O Programa do Senhor
Irmão X.
A frente da turba faminta, Jesus multiplicou os pães e os peixes, atendendo à necessidade dos circunstantes.
O fenômeno maravilhara.
O povo jazia entre o êxtase e o júbilo intraduzíveis.
Fora quinhoado por um sinal do Céu, maior que os de Moisés e Josué.
Frêmito de admiração e assombro dominava a massa compacta.
Relacionavam-se, ali, pessoas procedentes das regiões mais diversas.
Além dos peregrinos, em grande número, que se adensavam habitualmente em torno do Senhor, buscando consolação e cura, mercadores da Idumeia, negociantes da Síria, soldados romanos e cameleiros do deserto ali se congregavam em multidão, na qual se
destacavam as exclamações das mulheres e o choro das criancinhas.
O povo, convenientemente sentado na relva, recebia, com interjeições gratulatórias, o saboroso pão que resultara do milagre sublime.
Água pura em grandes bilhas era servida, após o substancioso repasto, pelas mãos robustas e felizes dos apóstolos.
E Jesus, após renovar as promessas do Reino de Deus, de semblante melancólico e sereno contemplava os seguidores, da eminência do monte.
Semelhava-se, realmente, a um príncipe, materializado, de súbito, na Terra, pela suavidade que lhe transparecia da fronte excelsa, tocada pelo vento que soprava, de leve...
Expressões de júbilo eram ouvidas, aqui e ali.
Não fornecera Ele provas de inexcedível poder? Não era o maior de todos os profetas? Não seria o libertador da raça escolhida?
Recolhiam os discípulos a sobra abundante do inesperado banquete, quando Malebel, espadaúdo assessor da Justiça em Jerusalém, acercou-se do Mestre e clamou para a multidão haver encontrado o restaurador de Israel. Esclareceu que conviria receber-lhe as determinações, desde aquela hora inesquecível, e os ouvintes reergueram-se, à pressa,
engrossando fileiras, ao redor do Messias Nazareno.
Jesus, em silêncio, esperou que alguém lhe endereçasse a palavra e, efetivamente, Malebel não se fez rogado.
– Senhor – indagou, exultante –, és, em verdade, o arauto do novo Reino?
– Sim – respondeu o Cristo, sem, titubear.
– Em que alicerces será estabelecida a nova ordem? – prosseguiu o oficial do Sinédrio, dilatando o diálogo.
– Em obrigações de trabalho para todos.
O interlocutor esfregou o sobrecenho com a mão direita, evidentemente inquieto, e continuou:
– Instituir-se-á, porém, uma organização hierárquica?
– Como não? – acentuou o Mestre, sorrindo.
– Qual a função dos melhores?
– Melhorar os piores.
– E a ocupação dos mais inteligentes?
– Instruir os ignorantes.
– Senhor, e os bons?
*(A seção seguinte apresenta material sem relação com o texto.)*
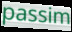
passim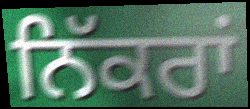
ਨਿੱਕਰਾਂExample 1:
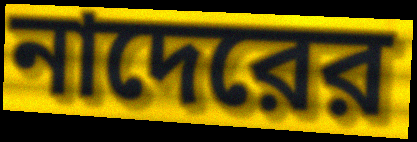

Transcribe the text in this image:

নাদেরের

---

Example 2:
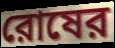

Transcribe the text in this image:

রোষের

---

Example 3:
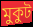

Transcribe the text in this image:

মুকুট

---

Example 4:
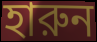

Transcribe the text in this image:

হারুন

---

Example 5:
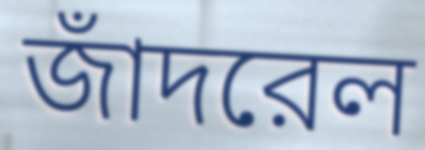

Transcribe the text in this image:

জাঁদরেলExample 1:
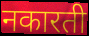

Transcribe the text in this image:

नकारती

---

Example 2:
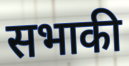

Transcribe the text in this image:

सभाकी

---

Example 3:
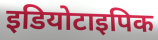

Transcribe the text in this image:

इडियोटाइपिक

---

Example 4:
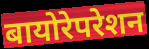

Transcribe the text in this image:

बायोरेपरेशन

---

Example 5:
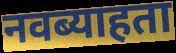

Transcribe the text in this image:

नवब्याहता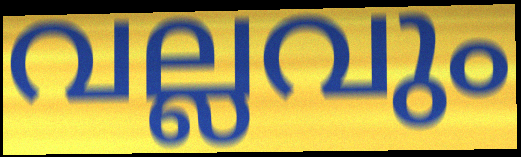
വല്ലവുംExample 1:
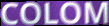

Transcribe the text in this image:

COLOM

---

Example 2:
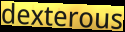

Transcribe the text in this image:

dexterous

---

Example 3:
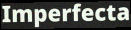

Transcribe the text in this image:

Imperfecta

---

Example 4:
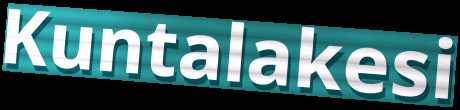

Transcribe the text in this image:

Kuntalakesi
Que farão os homens bons, dentro do novo sistema?
Ajudarão aos maus, á fim de que estes se façam igualmente bons.
– E o encargo dos ricos?
– Amparar os mais pobres para que também se enriqueçam de recursos e conhecimentos.
– Mestre – tornou Malebel, desapontado –, quem ditará semelhantes normas?
– O amor pelo sacrifício, que florescerá em obras de paz no caminho de todos.
– E quem fiscalizará o funcionamento do novo regime?
– A compreensão da responsabilidade em cada um de nós.
– Senhor, como tudo isto é estranho! – considerou o noviço, alarmado – desejarás dizer que o Reino diferente prescindirá de palácios, exércitos, prisões, impostos e castigos?
– Sim – aclarou Jesus, abertamente –, dispensará tudo isso e reclamará o espírito de renúncia, de serviço, de humildade, de paciência, de fraternidade, de sinceridade e, sobretudo, do amor de que somos credores, uns para com os outros, e a nossa vitória permanecerá muito mais na ação incessante do bem com o desprendimento da posse, na esfera de cada um, que nos próprios fundamentos da Justiça, até agora conhecidos no
mundo.
Nesse instante, justamente quando os doentes e os aleijados, os pobres e os aflitos desciam da colina tomados de intenso júbilo, Malebel, o destacado funcionário de Jerusalém, exibindo terrível máscara de sarcasmo na fisionomia dantes respeitosa, voltou as costas ao Senhor, e, acompanhado por algumas centenas de pessoas bem situadas na vida, deu-se pressa em retirar-se, proferindo frases de insulto e zombaria...
O milagre dos pães fora rapidamente esquecido, dando a entender que a memória funciona
dificilmente nos estômagos cheios, e, se Jesus não quis perder o contato com a multidão,
naquela hora célebre, foi obrigado a descer também.